# EXERCISE INSTRUCTIONS
Where the records below reach the line containing "M183,319L180,308L174,213C174,201 175,187 187,182L288,179L279,118", start transcribing, and end with the line containing "M0,534L34,533", exactly and with nothing else added.

# AVAILABLE DATA
++++++++++++++++++++

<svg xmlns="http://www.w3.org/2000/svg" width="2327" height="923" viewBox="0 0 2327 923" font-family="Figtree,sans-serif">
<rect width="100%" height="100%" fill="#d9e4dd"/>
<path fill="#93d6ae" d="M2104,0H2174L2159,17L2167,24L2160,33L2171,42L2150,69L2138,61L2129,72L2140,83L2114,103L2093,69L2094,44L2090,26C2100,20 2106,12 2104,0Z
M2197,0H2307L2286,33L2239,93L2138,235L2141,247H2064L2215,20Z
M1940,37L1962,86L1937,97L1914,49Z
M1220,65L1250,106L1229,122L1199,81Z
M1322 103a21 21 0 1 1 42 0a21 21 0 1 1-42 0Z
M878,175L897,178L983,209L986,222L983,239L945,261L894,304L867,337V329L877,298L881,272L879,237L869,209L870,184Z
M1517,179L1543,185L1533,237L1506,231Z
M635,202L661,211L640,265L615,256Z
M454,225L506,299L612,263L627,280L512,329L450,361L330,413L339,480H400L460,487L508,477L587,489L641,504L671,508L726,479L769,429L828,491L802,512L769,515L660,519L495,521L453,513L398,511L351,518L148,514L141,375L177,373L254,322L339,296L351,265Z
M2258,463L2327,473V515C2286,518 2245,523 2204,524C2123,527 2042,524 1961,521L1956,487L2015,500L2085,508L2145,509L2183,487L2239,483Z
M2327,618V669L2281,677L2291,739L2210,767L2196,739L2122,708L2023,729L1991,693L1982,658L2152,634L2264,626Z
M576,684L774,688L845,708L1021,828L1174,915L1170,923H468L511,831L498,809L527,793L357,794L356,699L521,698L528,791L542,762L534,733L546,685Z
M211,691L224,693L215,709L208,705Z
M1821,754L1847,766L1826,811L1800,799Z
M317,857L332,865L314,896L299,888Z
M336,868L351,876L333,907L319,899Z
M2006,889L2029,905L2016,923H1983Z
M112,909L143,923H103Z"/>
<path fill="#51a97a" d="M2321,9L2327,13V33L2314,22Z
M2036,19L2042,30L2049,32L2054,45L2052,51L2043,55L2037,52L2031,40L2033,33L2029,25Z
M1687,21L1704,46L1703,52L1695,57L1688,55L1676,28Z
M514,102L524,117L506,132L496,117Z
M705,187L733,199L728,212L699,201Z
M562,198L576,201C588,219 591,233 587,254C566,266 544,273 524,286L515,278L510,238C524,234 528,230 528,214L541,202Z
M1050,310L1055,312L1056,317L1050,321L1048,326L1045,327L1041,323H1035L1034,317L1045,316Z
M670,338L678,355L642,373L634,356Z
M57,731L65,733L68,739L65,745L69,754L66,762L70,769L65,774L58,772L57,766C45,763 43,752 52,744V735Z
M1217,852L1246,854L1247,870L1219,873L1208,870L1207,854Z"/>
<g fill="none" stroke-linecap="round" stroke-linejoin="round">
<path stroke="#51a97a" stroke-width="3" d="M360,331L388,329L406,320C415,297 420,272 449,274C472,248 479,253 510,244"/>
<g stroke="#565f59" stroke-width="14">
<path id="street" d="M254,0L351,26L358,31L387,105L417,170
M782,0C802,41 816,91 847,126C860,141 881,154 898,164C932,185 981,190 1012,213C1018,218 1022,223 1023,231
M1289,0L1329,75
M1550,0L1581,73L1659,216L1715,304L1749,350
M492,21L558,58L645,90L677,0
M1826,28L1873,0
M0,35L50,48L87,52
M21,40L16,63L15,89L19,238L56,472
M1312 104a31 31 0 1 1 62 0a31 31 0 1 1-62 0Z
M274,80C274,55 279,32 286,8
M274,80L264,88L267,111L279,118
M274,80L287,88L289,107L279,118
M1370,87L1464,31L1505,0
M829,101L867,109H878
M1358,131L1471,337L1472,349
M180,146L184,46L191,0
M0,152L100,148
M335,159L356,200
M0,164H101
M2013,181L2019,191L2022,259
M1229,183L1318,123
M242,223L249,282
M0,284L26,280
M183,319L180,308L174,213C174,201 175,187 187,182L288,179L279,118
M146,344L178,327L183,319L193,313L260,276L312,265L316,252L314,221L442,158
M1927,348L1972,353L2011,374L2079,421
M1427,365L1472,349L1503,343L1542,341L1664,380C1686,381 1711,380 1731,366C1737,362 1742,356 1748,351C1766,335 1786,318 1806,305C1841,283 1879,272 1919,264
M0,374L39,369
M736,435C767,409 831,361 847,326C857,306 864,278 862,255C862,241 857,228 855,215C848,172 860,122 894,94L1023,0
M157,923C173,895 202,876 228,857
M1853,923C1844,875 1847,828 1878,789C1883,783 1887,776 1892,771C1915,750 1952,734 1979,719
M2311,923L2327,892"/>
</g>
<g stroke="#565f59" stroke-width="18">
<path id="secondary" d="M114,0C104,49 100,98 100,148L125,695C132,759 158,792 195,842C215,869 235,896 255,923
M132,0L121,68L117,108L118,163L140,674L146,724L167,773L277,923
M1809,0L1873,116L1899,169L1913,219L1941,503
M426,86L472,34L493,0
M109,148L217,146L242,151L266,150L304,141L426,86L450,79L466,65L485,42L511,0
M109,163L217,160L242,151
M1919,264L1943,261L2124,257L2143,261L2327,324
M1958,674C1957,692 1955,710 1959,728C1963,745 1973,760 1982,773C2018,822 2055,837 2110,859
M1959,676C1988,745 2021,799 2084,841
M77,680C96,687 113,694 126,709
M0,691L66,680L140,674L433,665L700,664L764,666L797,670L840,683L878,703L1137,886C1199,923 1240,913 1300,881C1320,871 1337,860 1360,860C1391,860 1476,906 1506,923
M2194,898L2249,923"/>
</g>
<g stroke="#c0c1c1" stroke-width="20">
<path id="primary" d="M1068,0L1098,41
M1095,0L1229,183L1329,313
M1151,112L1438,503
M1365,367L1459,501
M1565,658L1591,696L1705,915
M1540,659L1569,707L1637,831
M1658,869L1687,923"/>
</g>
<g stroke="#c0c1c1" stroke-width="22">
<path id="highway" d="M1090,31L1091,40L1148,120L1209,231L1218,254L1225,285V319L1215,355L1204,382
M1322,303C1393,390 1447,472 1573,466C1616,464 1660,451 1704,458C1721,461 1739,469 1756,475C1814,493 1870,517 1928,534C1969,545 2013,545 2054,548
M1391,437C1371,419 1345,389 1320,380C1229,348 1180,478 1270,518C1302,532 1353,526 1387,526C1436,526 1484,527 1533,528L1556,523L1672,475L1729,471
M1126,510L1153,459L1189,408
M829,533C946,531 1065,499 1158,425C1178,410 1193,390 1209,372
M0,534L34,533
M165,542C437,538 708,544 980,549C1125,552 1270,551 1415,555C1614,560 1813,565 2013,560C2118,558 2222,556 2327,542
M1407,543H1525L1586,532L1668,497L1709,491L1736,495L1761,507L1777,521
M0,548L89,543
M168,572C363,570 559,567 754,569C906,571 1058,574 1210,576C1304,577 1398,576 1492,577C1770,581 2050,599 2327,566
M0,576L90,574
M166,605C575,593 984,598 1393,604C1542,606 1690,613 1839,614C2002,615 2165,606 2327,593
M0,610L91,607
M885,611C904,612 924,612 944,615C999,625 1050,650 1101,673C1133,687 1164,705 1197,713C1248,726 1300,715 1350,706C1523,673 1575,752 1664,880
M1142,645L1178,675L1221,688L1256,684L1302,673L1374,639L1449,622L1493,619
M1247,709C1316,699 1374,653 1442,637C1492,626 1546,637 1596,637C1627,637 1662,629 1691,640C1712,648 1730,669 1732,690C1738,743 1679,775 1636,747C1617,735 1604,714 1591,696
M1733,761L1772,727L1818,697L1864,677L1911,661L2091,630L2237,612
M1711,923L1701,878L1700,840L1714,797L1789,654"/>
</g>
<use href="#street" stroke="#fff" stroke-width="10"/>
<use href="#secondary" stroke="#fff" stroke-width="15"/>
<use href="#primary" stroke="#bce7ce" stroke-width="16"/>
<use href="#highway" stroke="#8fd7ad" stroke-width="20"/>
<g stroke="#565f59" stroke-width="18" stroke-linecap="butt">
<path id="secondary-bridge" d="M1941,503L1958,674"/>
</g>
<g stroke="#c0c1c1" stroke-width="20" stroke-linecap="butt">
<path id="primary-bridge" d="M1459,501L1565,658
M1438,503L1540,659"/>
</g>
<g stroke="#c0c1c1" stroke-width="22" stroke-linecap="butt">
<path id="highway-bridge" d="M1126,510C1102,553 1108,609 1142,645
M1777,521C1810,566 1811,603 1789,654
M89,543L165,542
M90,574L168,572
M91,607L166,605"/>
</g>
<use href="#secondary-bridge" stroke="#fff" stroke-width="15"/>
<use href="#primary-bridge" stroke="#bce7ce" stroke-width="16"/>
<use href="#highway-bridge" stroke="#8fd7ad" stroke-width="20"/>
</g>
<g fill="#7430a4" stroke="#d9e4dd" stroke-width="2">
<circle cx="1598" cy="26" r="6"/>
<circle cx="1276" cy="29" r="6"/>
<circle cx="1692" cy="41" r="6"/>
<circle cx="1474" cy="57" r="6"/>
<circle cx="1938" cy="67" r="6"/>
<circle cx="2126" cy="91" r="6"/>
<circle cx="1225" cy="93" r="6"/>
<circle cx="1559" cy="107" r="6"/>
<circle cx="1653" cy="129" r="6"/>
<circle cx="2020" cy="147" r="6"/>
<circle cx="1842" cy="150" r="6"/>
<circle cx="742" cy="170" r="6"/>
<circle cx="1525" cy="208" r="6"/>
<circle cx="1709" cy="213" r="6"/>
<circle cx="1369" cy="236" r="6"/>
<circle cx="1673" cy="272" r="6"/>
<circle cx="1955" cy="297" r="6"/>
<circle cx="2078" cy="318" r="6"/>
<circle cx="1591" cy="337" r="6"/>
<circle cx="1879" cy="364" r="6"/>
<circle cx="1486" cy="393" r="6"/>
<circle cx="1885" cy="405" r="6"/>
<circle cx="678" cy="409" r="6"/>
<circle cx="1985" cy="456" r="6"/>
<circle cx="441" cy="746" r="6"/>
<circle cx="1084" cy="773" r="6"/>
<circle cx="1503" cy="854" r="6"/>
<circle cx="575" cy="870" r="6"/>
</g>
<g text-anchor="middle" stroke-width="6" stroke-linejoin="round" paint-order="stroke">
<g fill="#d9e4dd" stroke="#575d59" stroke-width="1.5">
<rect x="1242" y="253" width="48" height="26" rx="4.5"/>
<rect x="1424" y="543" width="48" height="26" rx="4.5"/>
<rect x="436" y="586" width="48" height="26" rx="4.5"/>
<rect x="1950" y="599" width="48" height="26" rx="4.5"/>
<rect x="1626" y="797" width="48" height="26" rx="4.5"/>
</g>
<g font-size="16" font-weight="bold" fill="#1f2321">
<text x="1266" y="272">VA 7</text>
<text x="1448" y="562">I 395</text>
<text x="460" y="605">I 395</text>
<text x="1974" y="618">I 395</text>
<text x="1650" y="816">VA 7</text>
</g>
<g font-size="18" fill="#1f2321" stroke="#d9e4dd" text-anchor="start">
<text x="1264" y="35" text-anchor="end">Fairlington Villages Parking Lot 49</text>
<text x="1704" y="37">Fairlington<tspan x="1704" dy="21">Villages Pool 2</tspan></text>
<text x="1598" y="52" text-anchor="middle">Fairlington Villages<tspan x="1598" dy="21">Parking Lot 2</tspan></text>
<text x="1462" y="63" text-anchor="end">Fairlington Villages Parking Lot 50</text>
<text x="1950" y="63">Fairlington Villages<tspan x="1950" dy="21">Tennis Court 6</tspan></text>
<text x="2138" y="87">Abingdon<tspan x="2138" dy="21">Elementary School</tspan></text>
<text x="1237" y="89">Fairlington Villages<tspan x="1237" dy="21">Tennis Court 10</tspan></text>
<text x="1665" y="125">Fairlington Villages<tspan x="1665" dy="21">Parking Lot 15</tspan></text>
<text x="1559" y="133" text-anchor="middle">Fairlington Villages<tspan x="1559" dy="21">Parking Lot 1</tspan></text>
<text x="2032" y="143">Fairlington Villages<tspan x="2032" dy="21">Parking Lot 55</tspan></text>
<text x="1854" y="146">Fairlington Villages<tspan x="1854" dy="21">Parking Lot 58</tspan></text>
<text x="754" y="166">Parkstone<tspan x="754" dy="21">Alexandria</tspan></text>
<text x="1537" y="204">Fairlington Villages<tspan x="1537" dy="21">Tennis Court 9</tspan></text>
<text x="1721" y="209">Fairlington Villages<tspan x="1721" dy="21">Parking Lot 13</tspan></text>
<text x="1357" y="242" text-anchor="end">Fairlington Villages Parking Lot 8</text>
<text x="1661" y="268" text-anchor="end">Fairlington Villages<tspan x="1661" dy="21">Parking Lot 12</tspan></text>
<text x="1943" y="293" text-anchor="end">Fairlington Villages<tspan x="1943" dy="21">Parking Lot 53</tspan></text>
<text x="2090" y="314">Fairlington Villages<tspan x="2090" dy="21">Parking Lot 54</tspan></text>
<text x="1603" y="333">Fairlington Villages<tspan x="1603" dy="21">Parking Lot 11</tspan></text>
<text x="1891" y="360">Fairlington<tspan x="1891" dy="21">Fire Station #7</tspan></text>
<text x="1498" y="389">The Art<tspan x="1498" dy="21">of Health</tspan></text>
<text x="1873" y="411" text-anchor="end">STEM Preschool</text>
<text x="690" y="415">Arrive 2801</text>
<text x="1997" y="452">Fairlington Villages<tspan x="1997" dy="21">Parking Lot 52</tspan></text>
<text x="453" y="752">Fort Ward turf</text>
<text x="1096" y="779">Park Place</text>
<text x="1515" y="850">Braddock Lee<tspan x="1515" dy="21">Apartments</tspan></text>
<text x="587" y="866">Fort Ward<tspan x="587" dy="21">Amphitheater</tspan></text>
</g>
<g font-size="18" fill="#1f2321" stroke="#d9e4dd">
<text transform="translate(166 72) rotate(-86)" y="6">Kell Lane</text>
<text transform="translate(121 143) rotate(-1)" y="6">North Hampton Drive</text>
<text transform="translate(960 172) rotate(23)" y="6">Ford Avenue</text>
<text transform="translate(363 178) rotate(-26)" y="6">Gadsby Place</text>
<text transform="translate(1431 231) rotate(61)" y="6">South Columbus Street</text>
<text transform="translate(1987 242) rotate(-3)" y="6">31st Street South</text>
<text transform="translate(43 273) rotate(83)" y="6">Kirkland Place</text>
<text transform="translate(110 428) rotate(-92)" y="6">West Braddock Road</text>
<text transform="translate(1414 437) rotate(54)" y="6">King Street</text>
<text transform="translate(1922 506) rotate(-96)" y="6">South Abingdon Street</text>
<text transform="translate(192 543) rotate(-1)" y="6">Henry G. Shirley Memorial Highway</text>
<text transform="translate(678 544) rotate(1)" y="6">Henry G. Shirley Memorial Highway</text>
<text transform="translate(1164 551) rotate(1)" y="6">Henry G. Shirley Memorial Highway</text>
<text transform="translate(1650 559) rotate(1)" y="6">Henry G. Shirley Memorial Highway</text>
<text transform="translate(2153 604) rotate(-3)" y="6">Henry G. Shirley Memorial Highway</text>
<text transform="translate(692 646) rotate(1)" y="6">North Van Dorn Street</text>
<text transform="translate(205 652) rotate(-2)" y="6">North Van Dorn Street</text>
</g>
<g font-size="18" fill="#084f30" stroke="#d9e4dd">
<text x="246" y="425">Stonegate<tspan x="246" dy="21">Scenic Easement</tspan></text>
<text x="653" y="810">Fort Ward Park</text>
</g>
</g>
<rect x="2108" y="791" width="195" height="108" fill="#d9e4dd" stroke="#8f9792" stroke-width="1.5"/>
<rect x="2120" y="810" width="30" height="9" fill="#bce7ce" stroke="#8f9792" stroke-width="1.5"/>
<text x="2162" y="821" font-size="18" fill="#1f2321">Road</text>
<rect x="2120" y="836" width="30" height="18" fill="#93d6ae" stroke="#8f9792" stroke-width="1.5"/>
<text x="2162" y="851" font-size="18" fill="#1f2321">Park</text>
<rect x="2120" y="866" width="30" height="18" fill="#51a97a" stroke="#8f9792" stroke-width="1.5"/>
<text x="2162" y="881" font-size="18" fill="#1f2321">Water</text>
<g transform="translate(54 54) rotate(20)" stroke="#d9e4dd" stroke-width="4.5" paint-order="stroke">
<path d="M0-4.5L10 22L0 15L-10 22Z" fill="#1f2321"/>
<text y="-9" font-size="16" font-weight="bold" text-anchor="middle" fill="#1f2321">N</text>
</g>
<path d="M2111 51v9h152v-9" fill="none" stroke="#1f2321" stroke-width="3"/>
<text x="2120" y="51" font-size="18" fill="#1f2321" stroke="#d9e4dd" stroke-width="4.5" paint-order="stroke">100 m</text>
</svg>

++++++++++++++++++++

# EXERCISE SOLUTION
M183,319L180,308L174,213C174,201 175,187 187,182L288,179L279,118
M146,344L178,327L183,319L193,313L260,276L312,265L316,252L314,221L442,158
M1927,348L1972,353L2011,374L2079,421
M1427,365L1472,349L1503,343L1542,341L1664,380C1686,381 1711,380 1731,366C1737,362 1742,356 1748,351C1766,335 1786,318 1806,305C1841,283 1879,272 1919,264
M0,374L39,369
M736,435C767,409 831,361 847,326C857,306 864,278 862,255C862,241 857,228 855,215C848,172 860,122 894,94L1023,0
M157,923C173,895 202,876 228,857
M1853,923C1844,875 1847,828 1878,789C1883,783 1887,776 1892,771C1915,750 1952,734 1979,719
M2311,923L2327,892"/>
</g>
<g stroke="#565f59" stroke-width="18">
<path id="secondary" d="M114,0C104,49 100,98 100,148L125,695C132,759 158,792 195,842C215,869 235,896 255,923
M132,0L121,68L117,108L118,163L140,674L146,724L167,773L277,923
M1809,0L1873,116L1899,169L1913,219L1941,503
M426,86L472,34L493,0
M109,148L217,146L242,151L266,150L304,141L426,86L450,79L466,65L485,42L511,0
M109,163L217,160L242,151
M1919,264L1943,261L2124,257L2143,261L2327,324
M1958,674C1957,692 1955,710 1959,728C1963,745 1973,760 1982,773C2018,822 2055,837 2110,859
M1959,676C1988,745 2021,799 2084,841
M77,680C96,687 113,694 126,709
M0,691L66,680L140,674L433,665L700,664L764,666L797,670L840,683L878,703L1137,886C1199,923 1240,913 1300,881C1320,871 1337,860 1360,860C1391,860 1476,906 1506,923
M2194,898L2249,923"/>
</g>
<g stroke="#c0c1c1" stroke-width="20">
<path id="primary" d="M1068,0L1098,41
M1095,0L1229,183L1329,313
M1151,112L1438,503
M1365,367L1459,501
M1565,658L1591,696L1705,915
M1540,659L1569,707L1637,831
M1658,869L1687,923"/>
</g>
<g stroke="#c0c1c1" stroke-width="22">
<path id="highway" d="M1090,31L1091,40L1148,120L1209,231L1218,254L1225,285V319L1215,355L1204,382
M1322,303C1393,390 1447,472 1573,466C1616,464 1660,451 1704,458C1721,461 1739,469 1756,475C1814,493 1870,517 1928,534C1969,545 2013,545 2054,548
M1391,437C1371,419 1345,389 1320,380C1229,348 1180,478 1270,518C1302,532 1353,526 1387,526C1436,526 1484,527 1533,528L1556,523L1672,475L1729,471
M1126,510L1153,459L1189,408
M829,533C946,531 1065,499 1158,425C1178,410 1193,390 1209,372
M0,534L34,533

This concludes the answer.